- What the exercise asks: Could you reproduce word for word the text of the entries from the line containing "смотреть по телевизору" through the line containing "bbläsare till nästa", including both of those lines? Give only that text, and leave the pictures out of your answer.

* * *

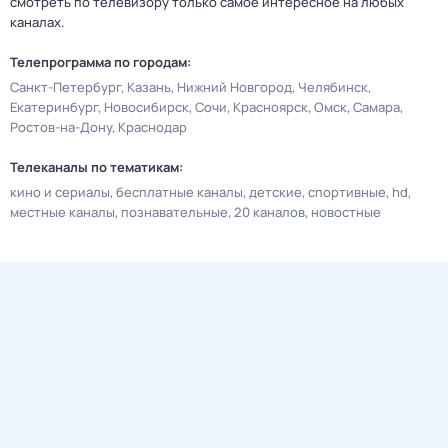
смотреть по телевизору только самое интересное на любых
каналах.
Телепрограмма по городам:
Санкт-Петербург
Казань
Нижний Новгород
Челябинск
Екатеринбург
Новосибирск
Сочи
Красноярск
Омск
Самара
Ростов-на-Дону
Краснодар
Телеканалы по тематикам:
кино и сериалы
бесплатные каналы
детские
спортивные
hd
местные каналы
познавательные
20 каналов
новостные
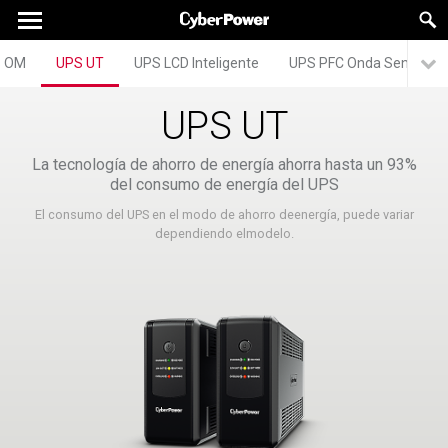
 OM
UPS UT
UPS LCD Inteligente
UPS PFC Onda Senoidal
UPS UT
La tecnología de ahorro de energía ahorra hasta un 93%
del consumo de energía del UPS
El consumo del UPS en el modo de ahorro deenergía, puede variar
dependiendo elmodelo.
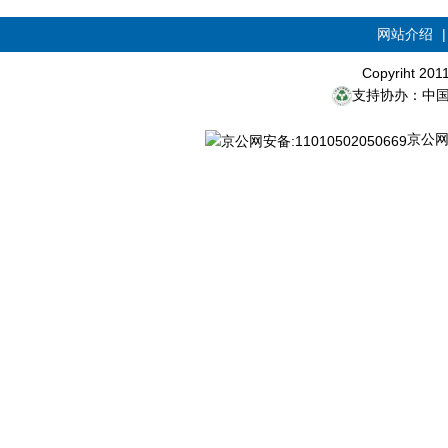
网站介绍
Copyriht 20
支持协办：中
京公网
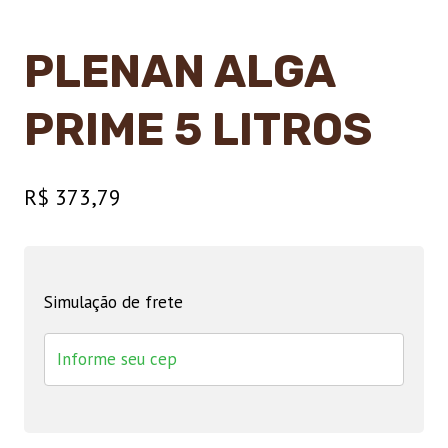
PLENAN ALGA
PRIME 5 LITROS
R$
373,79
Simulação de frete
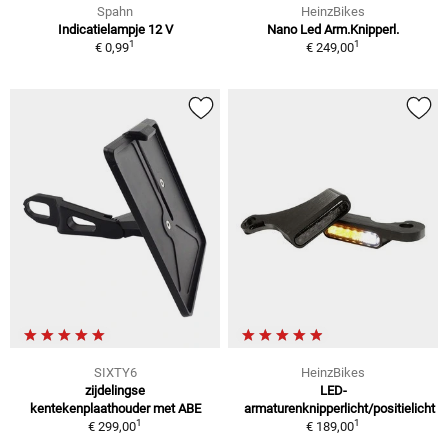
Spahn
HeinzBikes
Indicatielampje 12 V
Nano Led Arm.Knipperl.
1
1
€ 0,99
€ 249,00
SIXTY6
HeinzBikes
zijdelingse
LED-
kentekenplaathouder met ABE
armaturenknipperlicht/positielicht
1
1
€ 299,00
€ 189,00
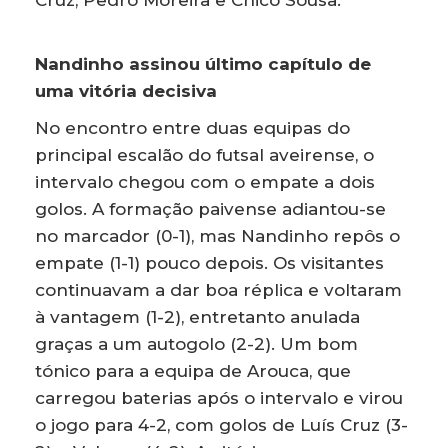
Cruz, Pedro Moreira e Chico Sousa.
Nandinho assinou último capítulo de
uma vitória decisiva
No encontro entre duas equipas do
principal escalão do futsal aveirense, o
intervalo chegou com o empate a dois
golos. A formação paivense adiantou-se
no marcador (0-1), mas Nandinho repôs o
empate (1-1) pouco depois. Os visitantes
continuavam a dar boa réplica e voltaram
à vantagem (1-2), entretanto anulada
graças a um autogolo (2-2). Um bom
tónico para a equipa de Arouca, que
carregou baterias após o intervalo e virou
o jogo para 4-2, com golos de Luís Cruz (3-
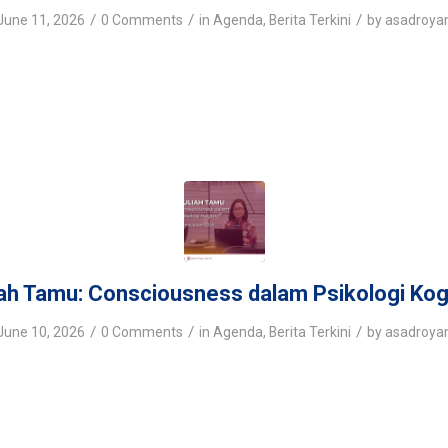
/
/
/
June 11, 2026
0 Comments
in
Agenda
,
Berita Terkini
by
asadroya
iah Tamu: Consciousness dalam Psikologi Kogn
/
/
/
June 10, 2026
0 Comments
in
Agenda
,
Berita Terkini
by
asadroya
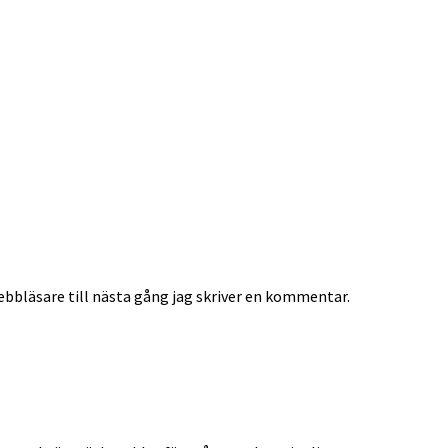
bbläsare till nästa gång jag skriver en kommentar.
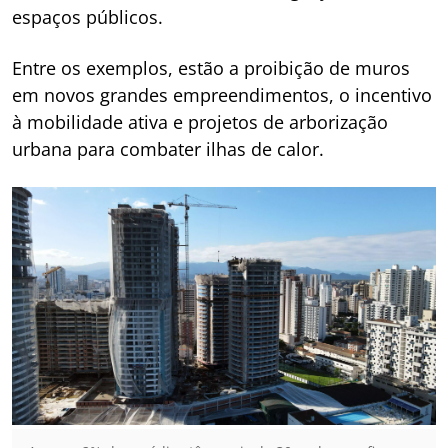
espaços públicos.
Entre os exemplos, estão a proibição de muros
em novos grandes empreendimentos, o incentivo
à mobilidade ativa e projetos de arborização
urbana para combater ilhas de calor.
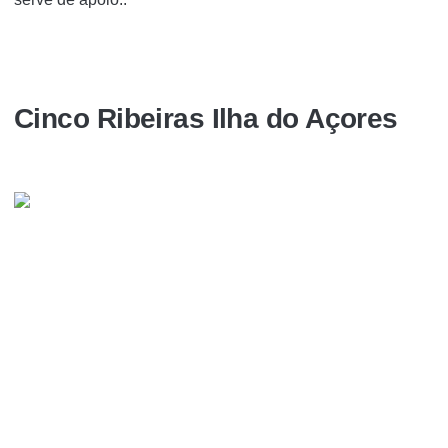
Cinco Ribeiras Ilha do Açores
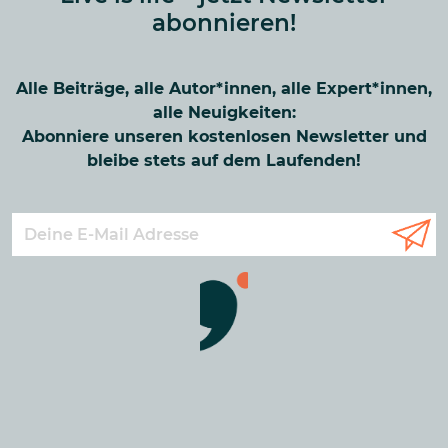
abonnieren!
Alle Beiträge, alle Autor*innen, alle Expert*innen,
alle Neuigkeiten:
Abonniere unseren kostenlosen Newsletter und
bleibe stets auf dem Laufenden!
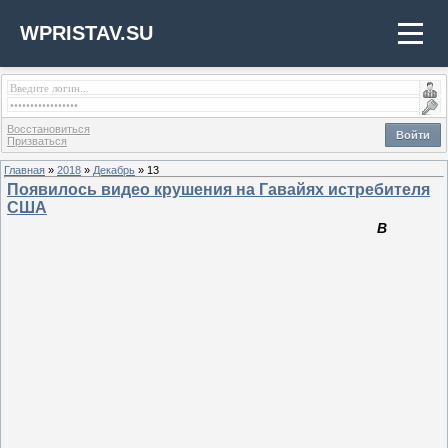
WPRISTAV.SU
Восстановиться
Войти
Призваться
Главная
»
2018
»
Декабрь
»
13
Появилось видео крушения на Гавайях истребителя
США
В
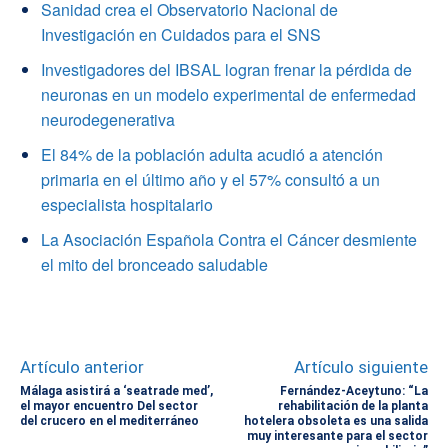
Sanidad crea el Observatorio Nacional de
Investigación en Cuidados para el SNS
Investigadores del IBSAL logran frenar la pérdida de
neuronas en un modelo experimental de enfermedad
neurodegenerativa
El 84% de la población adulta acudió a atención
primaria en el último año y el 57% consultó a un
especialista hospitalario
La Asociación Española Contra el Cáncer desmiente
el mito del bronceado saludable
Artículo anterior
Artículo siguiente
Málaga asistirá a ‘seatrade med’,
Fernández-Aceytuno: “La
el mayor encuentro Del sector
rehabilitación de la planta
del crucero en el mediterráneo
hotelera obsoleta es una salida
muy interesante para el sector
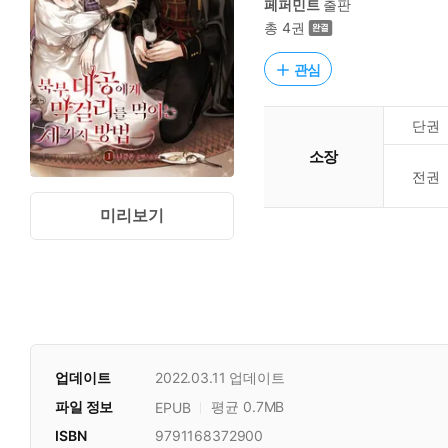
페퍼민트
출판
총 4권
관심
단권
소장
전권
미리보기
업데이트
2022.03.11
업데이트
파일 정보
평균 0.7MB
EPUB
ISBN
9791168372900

* * *

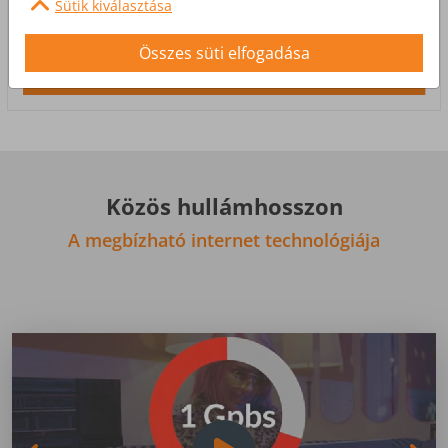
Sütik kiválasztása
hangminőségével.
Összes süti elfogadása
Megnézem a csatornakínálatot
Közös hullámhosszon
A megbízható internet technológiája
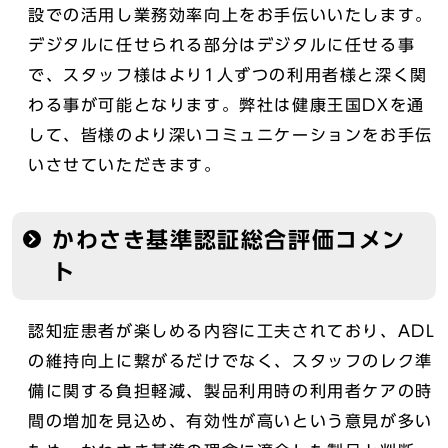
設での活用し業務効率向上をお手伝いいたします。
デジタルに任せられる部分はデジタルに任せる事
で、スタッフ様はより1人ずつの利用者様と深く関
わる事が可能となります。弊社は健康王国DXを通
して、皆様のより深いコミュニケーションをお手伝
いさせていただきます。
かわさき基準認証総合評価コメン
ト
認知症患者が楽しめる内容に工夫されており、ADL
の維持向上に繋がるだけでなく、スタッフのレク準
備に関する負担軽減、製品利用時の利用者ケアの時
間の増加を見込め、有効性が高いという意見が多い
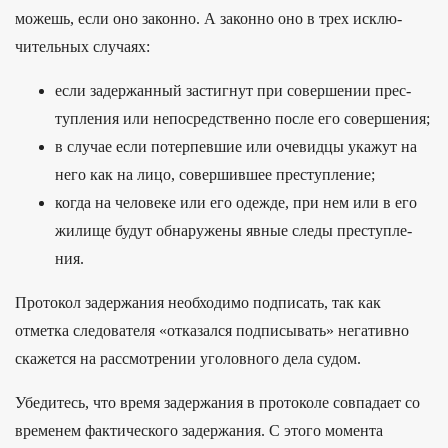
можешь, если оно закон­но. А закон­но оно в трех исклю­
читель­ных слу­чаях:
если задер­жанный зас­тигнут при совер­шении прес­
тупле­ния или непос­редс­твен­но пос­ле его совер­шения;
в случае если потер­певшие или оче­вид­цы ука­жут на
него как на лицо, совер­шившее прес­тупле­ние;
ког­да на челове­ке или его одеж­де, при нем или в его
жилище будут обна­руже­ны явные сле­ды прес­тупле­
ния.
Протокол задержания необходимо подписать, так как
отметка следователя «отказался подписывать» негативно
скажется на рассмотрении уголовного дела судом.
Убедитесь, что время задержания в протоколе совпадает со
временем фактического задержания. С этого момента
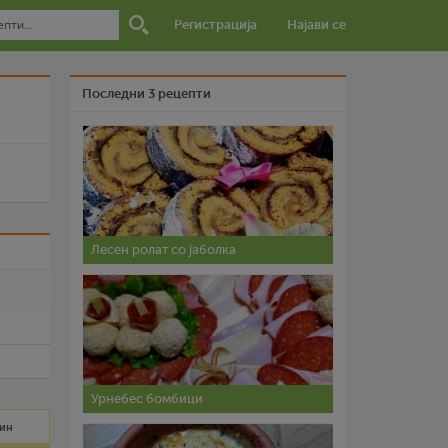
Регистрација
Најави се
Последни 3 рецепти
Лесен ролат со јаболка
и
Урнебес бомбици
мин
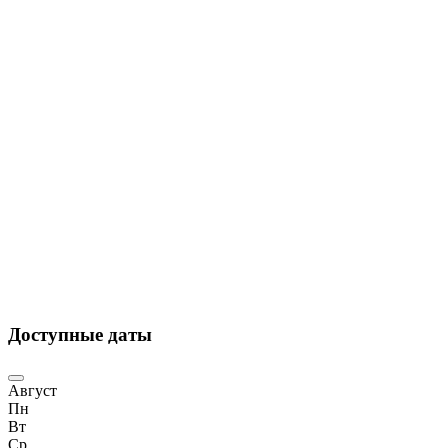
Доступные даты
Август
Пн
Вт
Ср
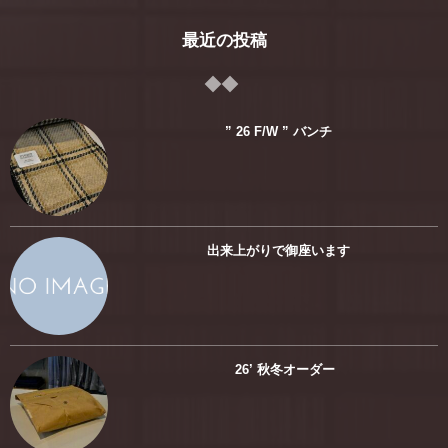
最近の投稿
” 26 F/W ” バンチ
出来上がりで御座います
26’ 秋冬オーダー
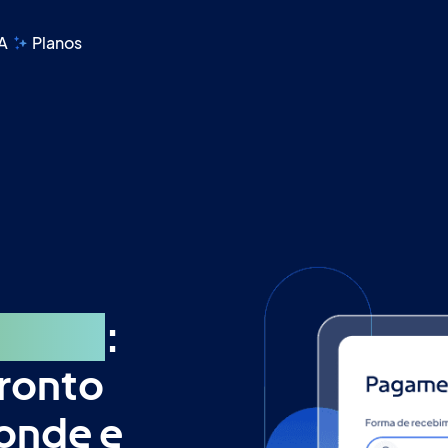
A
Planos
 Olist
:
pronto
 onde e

* * *

- Answer for the task:
смотреть по телевизору только самое интересное на любых
каналах.
Телепрограмма по городам:
Санкт-Петербург
Казань
Нижний Новгород
Челябинск
Екатеринбург
Новосибирск
Сочи
Красноярск
Омск
Самара
Ростов-на-Дону
Краснодар
Телеканалы по тематикам:
кино и сериалы
бесплатные каналы
детские
спортивные
hd
местные каналы
познавательные
20 каналов
новостные
 OM
UPS UT
UPS LCD Inteligente
UPS PFC Onda Senoidal
UPS UT
La tecnología de ahorro de energía ahorra hasta un 93%
del consumo de energía del UPS
El consumo del UPS en el modo de ahorro deenergía, puede variar
dependiendo elmodelo.
网站介绍
Copyriht 20
支持协办：中
京公网
PLENAN ALGA
PRIME 5 LITROS
R$
373,79
Simulação de frete
Spahn
HeinzBikes
Indicatielampje 12 V
Nano Led Arm.Knipperl.
1
1
€ 0,99
€ 249,00
SIXTY6
HeinzBikes
zijdelingse
LED-
kentekenplaathouder met ABE
armaturenknipperlicht/positielicht
1
1
€ 299,00
€ 189,00
Cruz, Pedro Moreira e Chico Sousa.
Nandinho assinou último capítulo de
uma vitória decisiva
No encontro entre duas equipas do
principal escalão do futsal aveirense, o
intervalo chegou com o empate a dois
golos. A formação paivense adiantou-se
no marcador (0-1), mas Nandinho repôs o
empate (1-1) pouco depois. Os visitantes
continuavam a dar boa réplica e voltaram
à vantagem (1-2), entretanto anulada
graças a um autogolo (2-2). Um bom
tónico para a equipa de Arouca, que
carregou baterias após o intervalo e virou
o jogo para 4-2, com golos de Luís Cruz (3-
/
/
/
June 11, 2026
0 Comments
in
Agenda
,
Berita Terkini
by
asadroya
iah Tamu: Consciousness dalam Psikologi Kogn
/
/
/
June 10, 2026
0 Comments
in
Agenda
,
Berita Terkini
by
asadroya
bbläsare till nästa gång jag skriver en kommentar.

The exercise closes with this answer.